Training the Spam Filter
Training teaches the classifier which texts are spam and which are ham. The filter learns by counting how often tokens appear in each category, weighted by the total number of trained texts per category.
Basic training
$classifier->learn($text, BinaryClassifier::SPAM); // mark as spam
$classifier->learn($text, BinaryClassifier::HAM); // mark as ham
Both constants are defined on BinaryClassifier:
BinaryClassifier::SPAM // = 'spam'
BinaryClassifier::HAM // = 'ham'
Unlearning
Remove a previously trained text from the model:
$classifier->unlearn($text, BinaryClassifier::SPAM);
$classifier->unlearn($text, BinaryClassifier::HAM);
Use this to correct mistakes or to remove old training data that no longer reflects current patterns.

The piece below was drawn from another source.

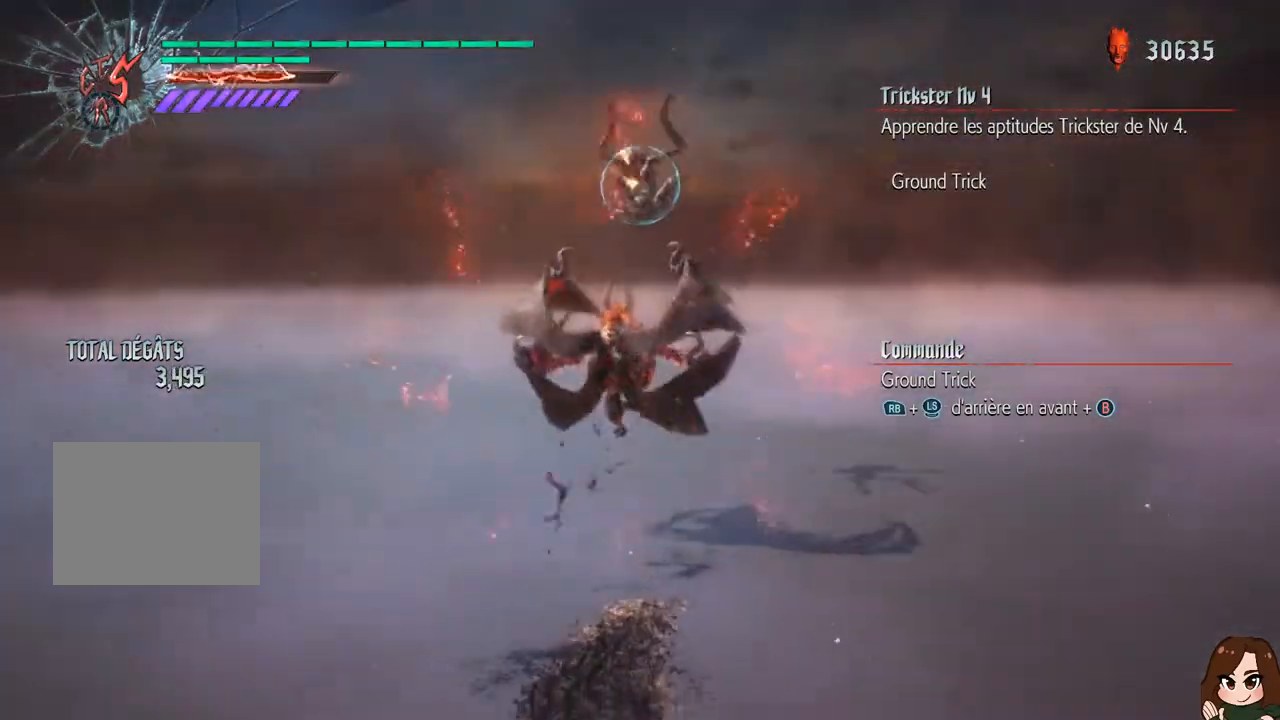
{"buttons": ["Y", "R1"], "left_stick": "up", "right_stick": "center", "events": [[334, "Y", "up"], [384, "Y", "down"]]}
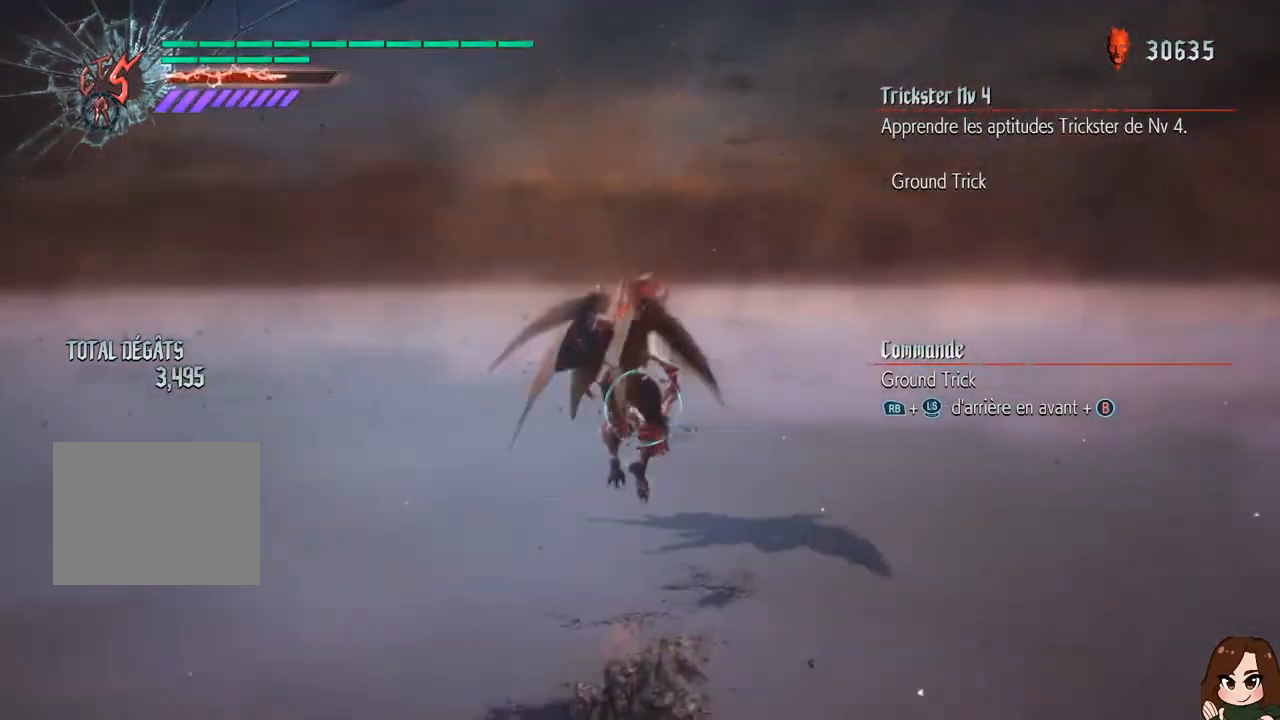
{"buttons": ["Y", "R1"], "left_stick": "up", "right_stick": "center", "events": []}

Correcting a misclassification
The recommended correction workflow:
// Text was learned as ham but should have been spam
$classifier->unlearn($text, BinaryClassifier::HAM);
$classifier->learn($text, BinaryClassifier::SPAM);
Always unlearn before re-learning with a different label. Skipping the unlearn step adds weight to both categories, which degrades accuracy.
Batch training
There is no bulk training API — call learn() in a loop:
$spamTexts = ['...', '...', '...'];
foreach ($spamTexts as $text) {
$classifier->learn($text, BinaryClassifier::SPAM);
}
Training data quality
| Principle | Guidance |
|---|---|
| Balance | Aim for a similar number of spam and ham samples |
| Diversity | Varied text produces better generalisation than repetitive phrases |
| Relevance | Train on texts representative of what you expect to classify |
| Maintenance | Periodically untrain outdated samples to keep the model current |
Training persistence
Training is persisted immediately to the storage backend. There is no separate "flush" or "commit" step. Rdbms storage writes to the database on every learn() call. DBA storage opens, writes, and closes the file per operation.
Error codes
learn() and unlearn() return null on success or one of:
| Constant | Meaning |
|---|---|
BinaryClassifier::TRAINER_TEXT_MISSING | $text was null |
BinaryClassifier::TRAINER_CATEGORY_MISSING | $category was null |
BinaryClassifier::TRAINER_CATEGORY_FAIL | $category was not BinaryClassifier::SPAM or BinaryClassifier::HAM |
See Error Codes reference for the full list.